For Object B, the best results were achieved by:
Using one sensor—Sensor S1;
Using two sensors—S1S2 (for Roll and Pitch detection) and S1 (for Yaw detection);
Using three sensors—Sensors S1S2S3 (for Roll detection), Sensors S2S3 (for Pitch detection) and S1 (for Yaw detection).
For Object C, the best results were achieved by:
Using one sensor—Sensor S2;
Using two sensors—S2 (for Roll detection) and S3 (for Pitch and Yaw detection);
Using three sensors—the three-sensor configuration did not achieve better results than the two-sensor configuration.
The presented results show that the pose of the sensors with respect to the scanned object has an important impact on the accuracy of the orientation estimation. The results show that the data from one correctly placed sensor could be more relevant than the data from more sensors for object pose estimation, thus the number of sensors can be minimized by appropriate placement of sensors.

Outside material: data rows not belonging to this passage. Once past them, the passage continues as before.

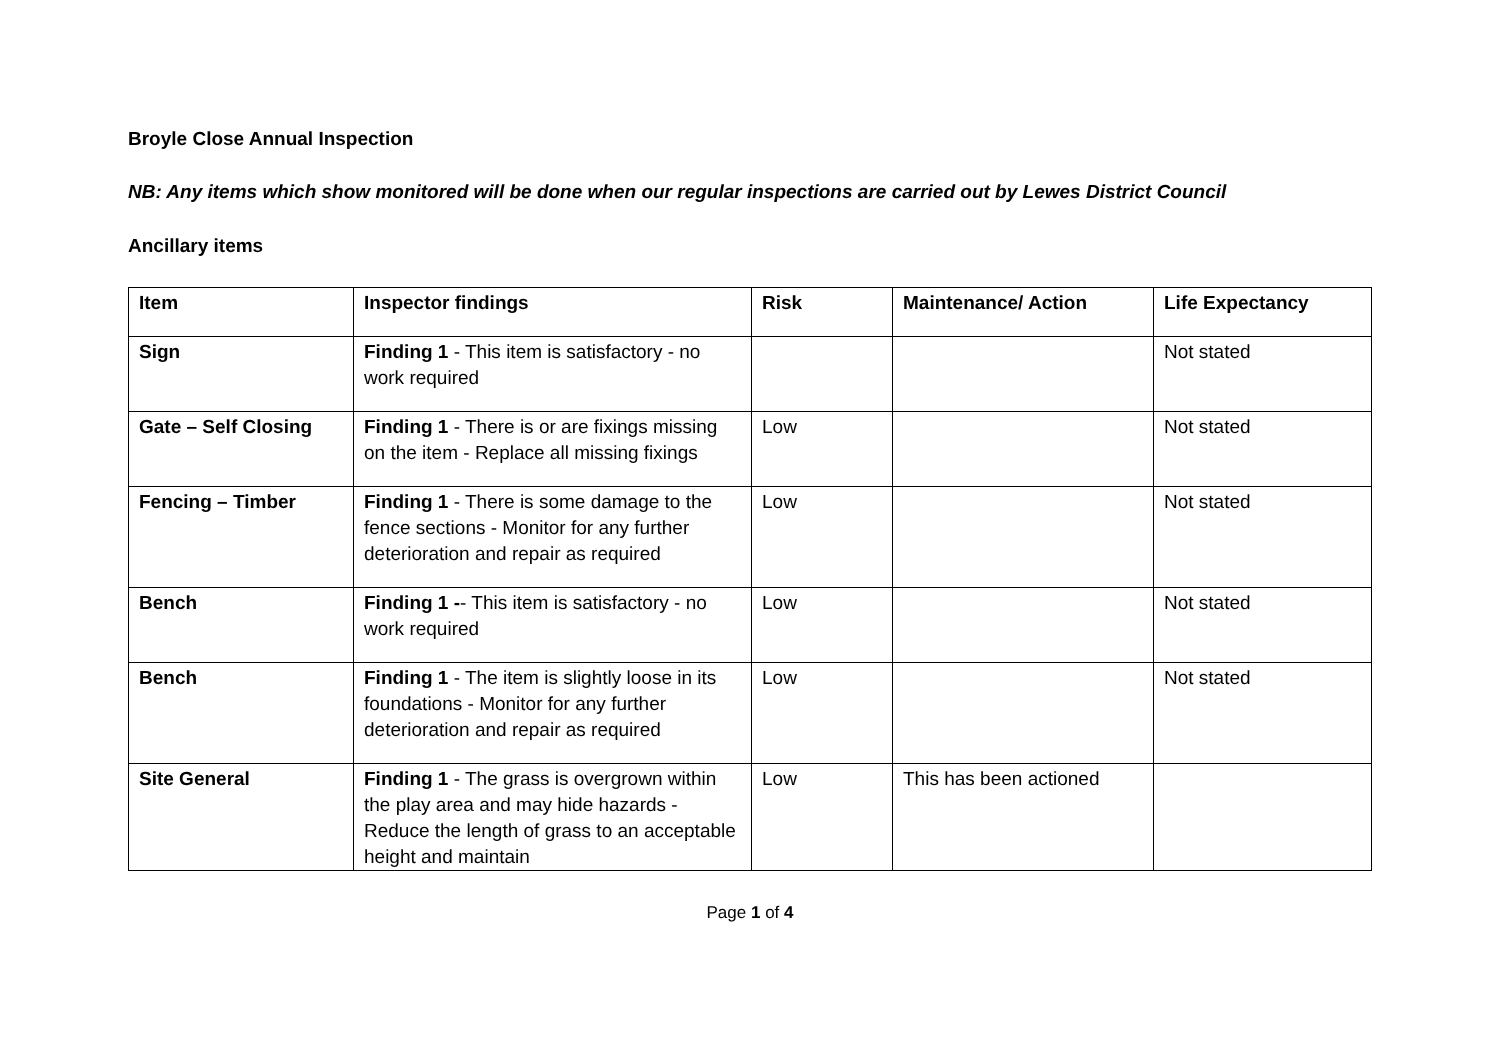Broyle Close Annual Inspection
NB: Any items which show monitored will be done when our regular inspections are carried out by Lewes District Council
Ancillary items
| Item | Inspector findings | Risk | Maintenance/ Action | Life Expectancy |
| --- | --- | --- | --- | --- |
| Sign | Finding 1 - This item is satisfactory - no work required | | | Not stated |
| Gate – Self Closing | Finding 1 - There is or are fixings missing on the item - Replace all missing fixings | Low | | Not stated |
| Fencing – Timber | Finding 1 - There is some damage to the fence sections - Monitor for any further deterioration and repair as required | Low | | Not stated |
| Bench | Finding 1 - - This item is satisfactory - no work required | Low | | Not stated |
| Bench | Finding 1 - The item is slightly loose in its foundations - Monitor for any further deterioration and repair as required | Low | | Not stated |
| Site General | Finding 1 - The grass is overgrown within the play area and may hide hazards - Reduce the length of grass to an acceptable height and maintain | Low | This has been actioned | |
Page 1 of 4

Table 1 provides an overview of the selected configurations based on the simulation (see
Section 3.1) and a comparison of the simulation results with the real measurements of all objects. One has to choose which configuration will be the most suitable for his task; it depends on the required detection accuracy and when it is worth investing in more sensors.
5. Conclusions
Tightening up tolerances in industrial manufacturing and assembly is essential to improve product quality and durability. One of the reasons for tightening is less stress on parts during precision assembly. However, precision assembly is more time-consuming, as parts must be precisely positioned at the pick points so a machine (mainly an industrial robot) can accurately grasp them. To speed up the process, bin-picking systems are used to estimate the pose of the object in a bin. However, the accuracy of pose estimation is about ±2°. Objects grasped in this way must be aligned to the exact position using other devices or the position of the grasped object in the robot’s end-effector must be estimated.
In this paper, we have investigated the methodology for selecting the configuration of LLT sensors relative to the scanned object based on simulation. When the sensors are correctly placed, relevant data are collected for the object orientation estimation algorithm, thus improving the orientation estimation.

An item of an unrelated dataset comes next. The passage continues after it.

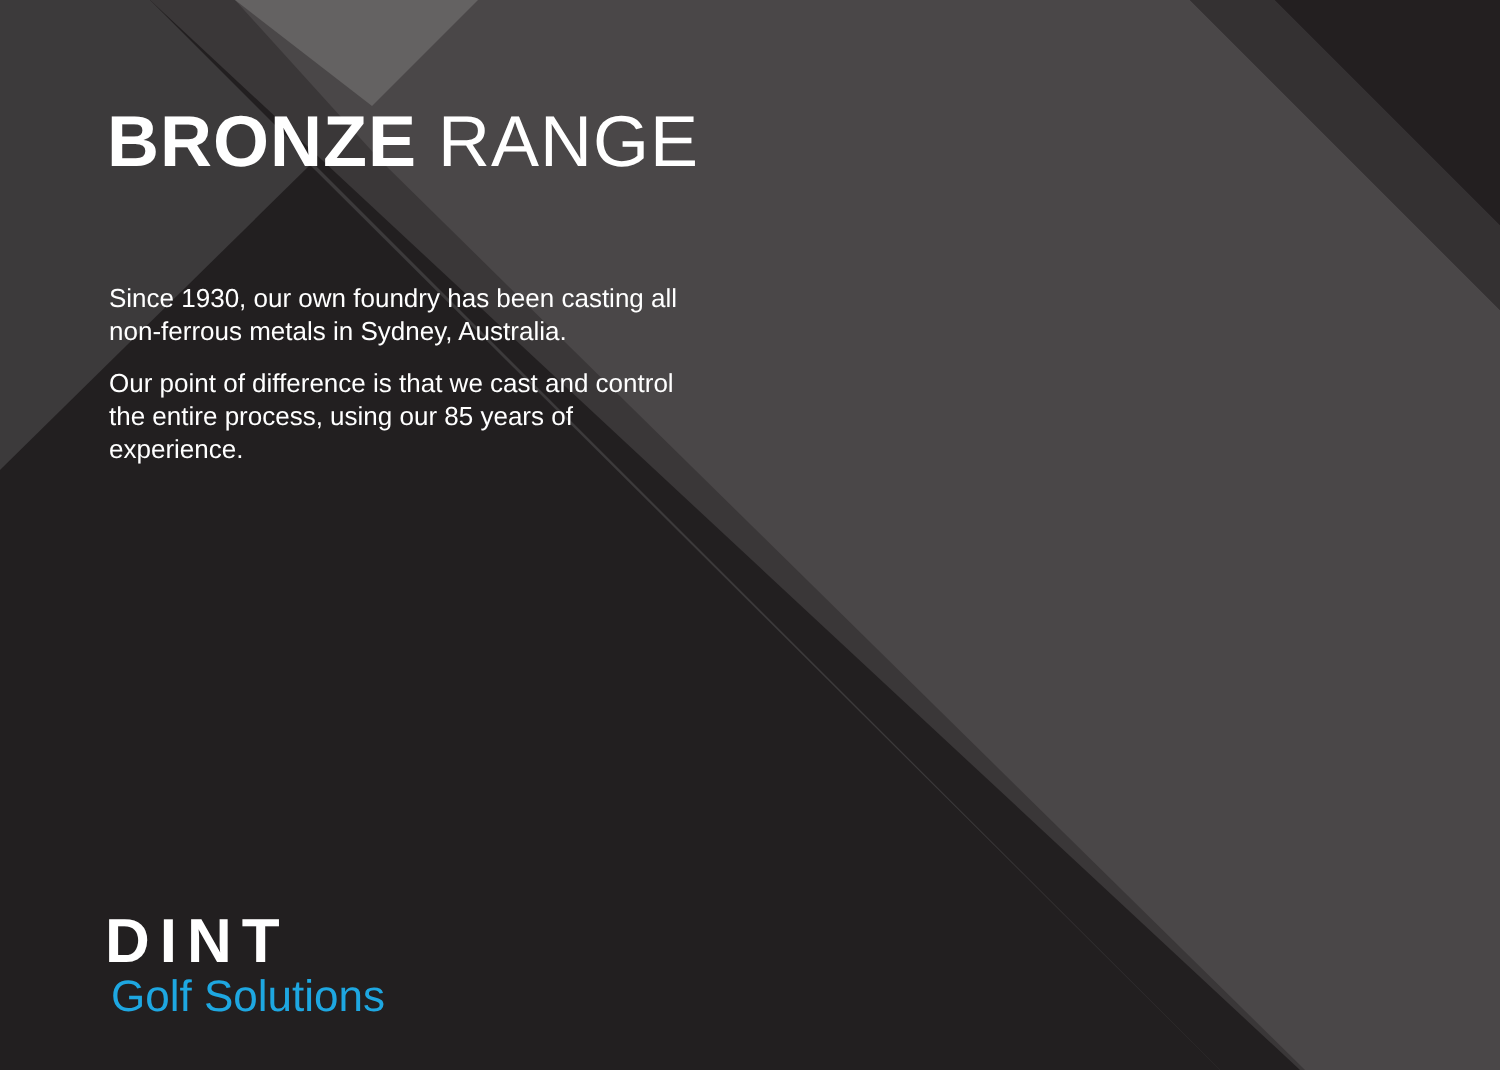BRONZE RANGE
Since 1930, our own foundry has been casting all non-ferrous metals in Sydney, Australia.
Our point of difference is that we cast and control the entire process, using our 85 years of experience.
DINT
Golf Solutions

For our experiment we selected three objects. Each object had a different shape and material and was made with a different technology. Object A was made of aluminum by milling, Object B was made of PLA plastic by additive technology (3D printing), and object C was made by bending a steel cut-out.

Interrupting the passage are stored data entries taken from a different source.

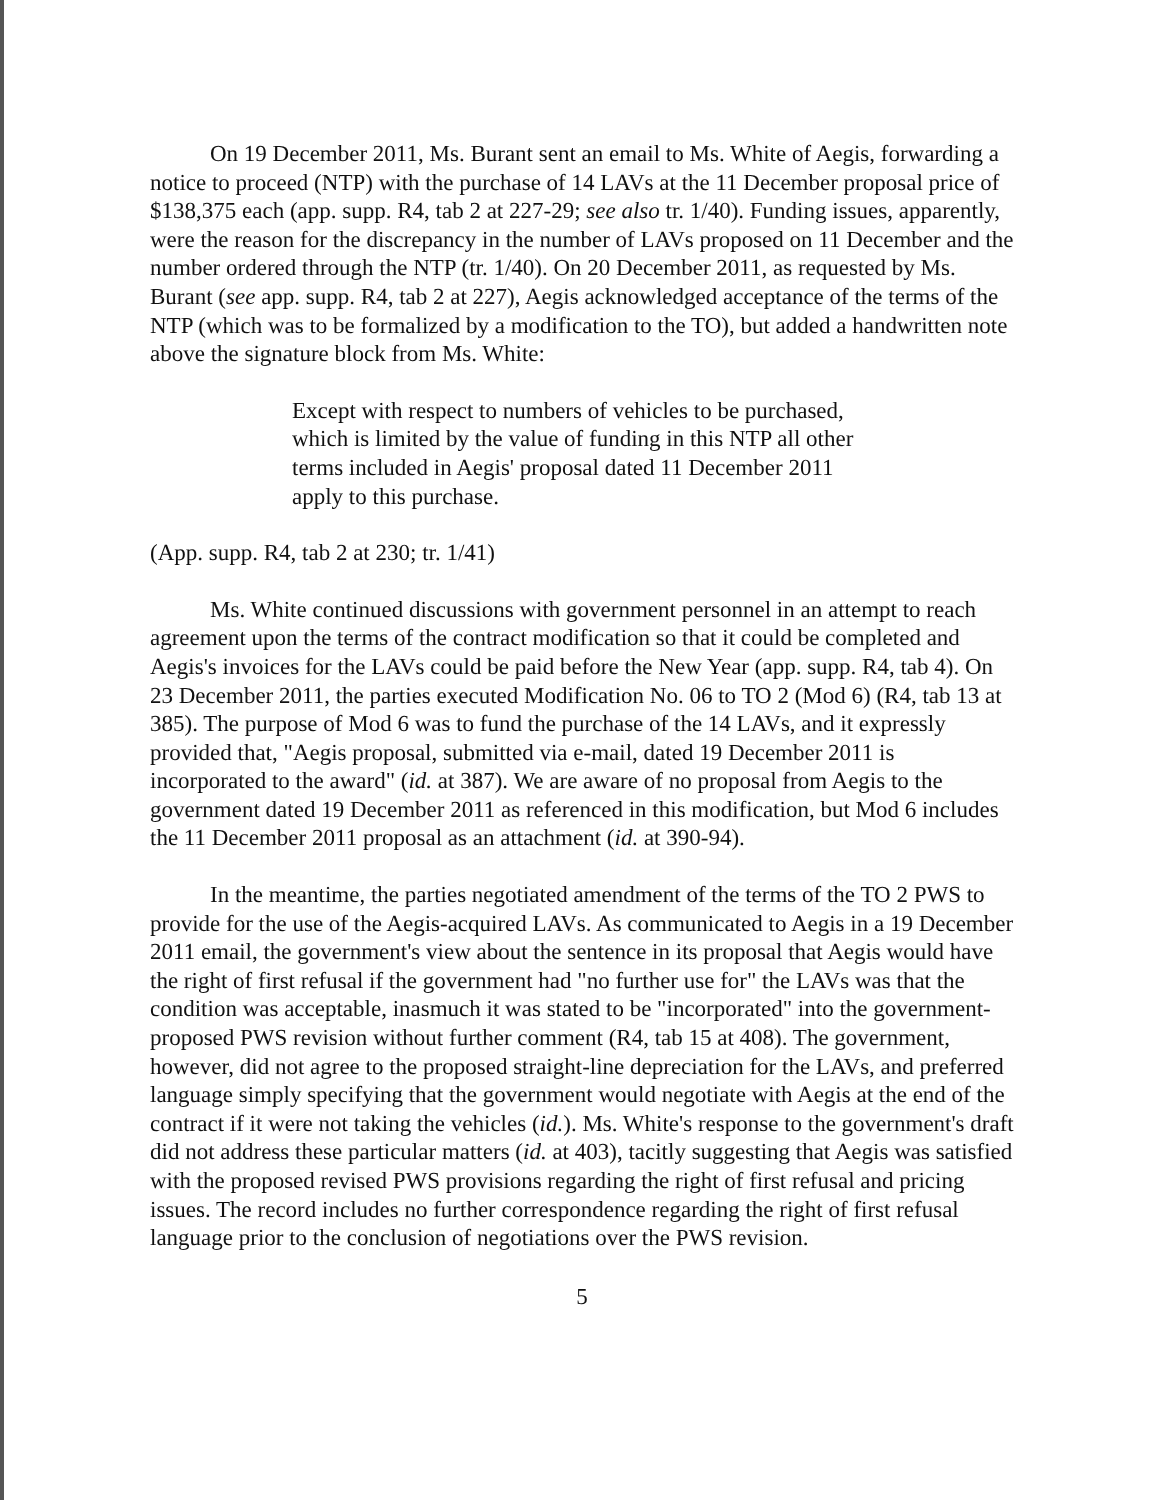On 19 December 2011, Ms. Burant sent an email to Ms. White of Aegis, forwarding a notice to proceed (NTP) with the purchase of 14 LAVs at the 11 December proposal price of $138,375 each (app. supp. R4, tab 2 at 227-29; see also tr. 1/40). Funding issues, apparently, were the reason for the discrepancy in the number of LAVs proposed on 11 December and the number ordered through the NTP (tr. 1/40). On 20 December 2011, as requested by Ms. Burant (see app. supp. R4, tab 2 at 227), Aegis acknowledged acceptance of the terms of the NTP (which was to be formalized by a modification to the TO), but added a handwritten note above the signature block from Ms. White:
Except with respect to numbers of vehicles to be purchased, which is limited by the value of funding in this NTP all other terms included in Aegis' proposal dated 11 December 2011 apply to this purchase.
(App. supp. R4, tab 2 at 230; tr. 1/41)
Ms. White continued discussions with government personnel in an attempt to reach agreement upon the terms of the contract modification so that it could be completed and Aegis's invoices for the LAVs could be paid before the New Year (app. supp. R4, tab 4). On 23 December 2011, the parties executed Modification No. 06 to TO 2 (Mod 6) (R4, tab 13 at 385). The purpose of Mod 6 was to fund the purchase of the 14 LAVs, and it expressly provided that, "Aegis proposal, submitted via e-mail, dated 19 December 2011 is incorporated to the award" (id. at 387). We are aware of no proposal from Aegis to the government dated 19 December 2011 as referenced in this modification, but Mod 6 includes the 11 December 2011 proposal as an attachment (id. at 390-94).
In the meantime, the parties negotiated amendment of the terms of the TO 2 PWS to provide for the use of the Aegis-acquired LAVs. As communicated to Aegis in a 19 December 2011 email, the government's view about the sentence in its proposal that Aegis would have the right of first refusal if the government had "no further use for" the LAVs was that the condition was acceptable, inasmuch it was stated to be "incorporated" into the government-proposed PWS revision without further comment (R4, tab 15 at 408). The government, however, did not agree to the proposed straight-line depreciation for the LAVs, and preferred language simply specifying that the government would negotiate with Aegis at the end of the contract if it were not taking the vehicles (id.). Ms. White's response to the government's draft did not address these particular matters (id. at 403), tacitly suggesting that Aegis was satisfied with the proposed revised PWS provisions regarding the right of first refusal and pricing issues. The record includes no further correspondence regarding the right of first refusal language prior to the conclusion of negotiations over the PWS revision.
5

Based on the virtual scanning, a dataset was prepared to estimate the orientation of objects in 3D space. For each object, the sensor configurations with the smallest orientation estimation error were selected using one, two, and three sensors. The simulation results were verified using actual measurements. To place the LLT sensors in 3D space, housings were made using 3D printing and a UR10e robot was used to rotate and move the objects.
A comparison of the simulated and actual measurements is shown in
Table 1, which shows the detection error (median) and the error range (75th percentile) for all objects and selected sensor configurations.
The presented data show that the position of the sensors relative to the scanned object has a significant effect on the accuracy of the orientation estimation. The results show that the number of sensors can be minimized by appropriate placement of sensors. Using input data from all three sensors may not always lead to improved orientation estimation, but input data from one sensor may show better results. When the correct optical properties of the scanned object are set, the simulation matches the actual measurement. Thanks to the virtual environment, we can find the optimal position of the sensors and improve the orientation estimation system. This also allows working with LLT sensors in the simulation, where the user can test their scanning behavior before acquiring the real sensors.
Now, it is necessary to place sensors to each object manually, based on the user’s decision. This opens up the possibility for future work by creating an algorithm that automatically selects the optimal sensor placement for a given object of manipulation.